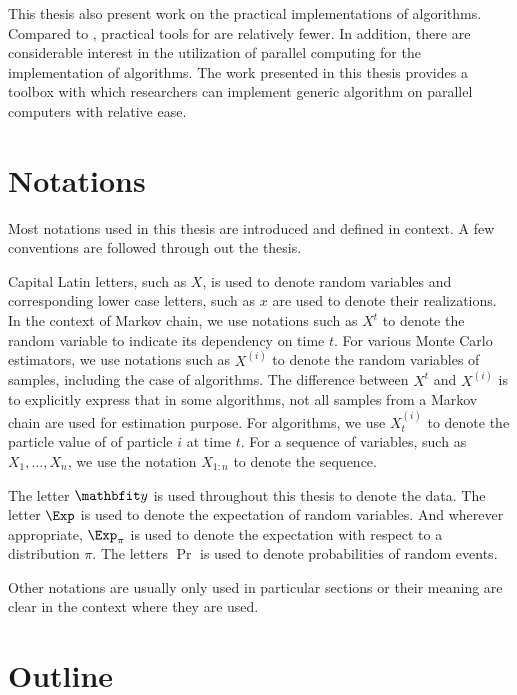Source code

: This thesis also present work on the practical implementations of \smc
algorithms. Compared to \mcmc, practical tools for \smc are relatively fewer.
In addition, there are considerable interest in the utilization of parallel
computing for the implementation of \smc algorithms. The work presented in
this thesis provides a toolbox with which researchers can implement generic
\smc algorithm on parallel computers with relative ease.

\section{Notations}
\label{sec:Notations}

Most notations used in this thesis are introduced and defined in context. A
few conventions are followed through out the thesis.

Capital Latin letters, such as $X$, is used to denote random variables and
corresponding lower case letters, such as $x$ are used to denote their
realizations. In the context of Markov chain, we use notations such as $X^t$
to denote the random variable to indicate its dependency on time $t$. For
various Monte Carlo estimators, we use notations such as $X^{(i)}$ to denote
the random variables of samples, including the case of  \mcmc algorithms. The
difference between $X^t$ and $X^{(i)}$ is to explicitly express that in some
algorithms, not all samples from a Markov chain are used for estimation
purpose. For \smc algorithms, we use $X_t^{(i)}$ to denote the particle value
of of particle $i$ at time $t$. For a sequence of variables, such as
$X_1,\dots,X_n$, we use the notation $X_{1:n}$ to denote the sequence.

The letter $\data$ is used throughout this thesis to denote the data. The
letter $\Exp$ is used to denote the expectation of random variables. And
wherever appropriate, $\Exp_{\pi}$ is used to denote the expectation with
respect to a distribution $\pi$. The letters $\Pr$ is used to denote
probabilities of random events.

Other notations are usually only used in particular sections or their meaning
are clear in the context where they are used.

\section{Outline}
\label{sec:Outline}

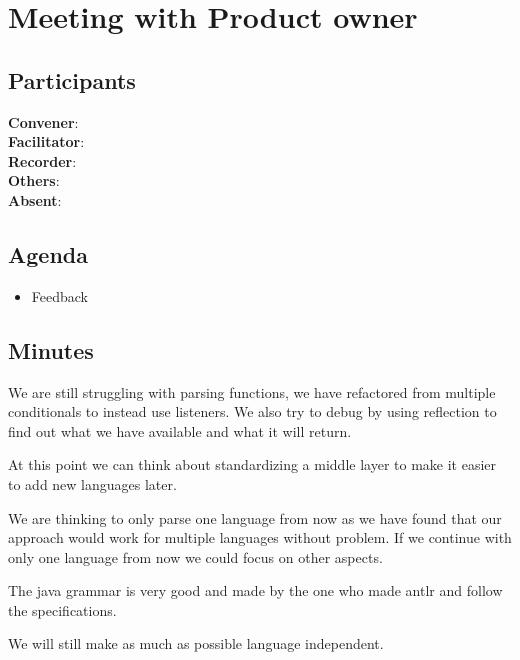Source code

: \section*{Meeting with Product owner}

\subsection*{Participants}
\textbf{Convener}: \productowner{}\\
\textbf{Facilitator}: \facilitator{}  \\
\textbf{Recorder}: \scrummaster{}  \\
\textbf{Others}: \groupleader{} \\
\textbf{Absent}: 

\subsection*{Agenda}
\begin{itemize}
    \item Feedback
\end{itemize}

\subsection*{Minutes}
We are still struggling with parsing functions, we have refactored from multiple conditionals to instead use listeners. We also try to debug by using reflection to find out what we have available and what it will return. 

At this point we can think about standardizing a middle layer to make it easier to add new languages later.

We are thinking to only parse one language from now as we have found that our approach would work for multiple languages without problem. If we continue with only one language from now we could focus on other aspects. 

The java grammar is very good and made by the one who made antlr and follow the specifications. 

We will still make as much as possible language independent. 
\newpage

■ Task to carry out: Please reproduce the entries above exactly, from their first line to the line holding "computing for the" inclusive, and nothing else; the pictures stay out.

■ Solution to this problem:
Source code

: This thesis also present work on the practical implementations of \smc
algorithms. Compared to \mcmc, practical tools for \smc are relatively fewer.
In addition, there are considerable interest in the utilization of parallel
computing for the implementation of \smc algorithms. The work presented in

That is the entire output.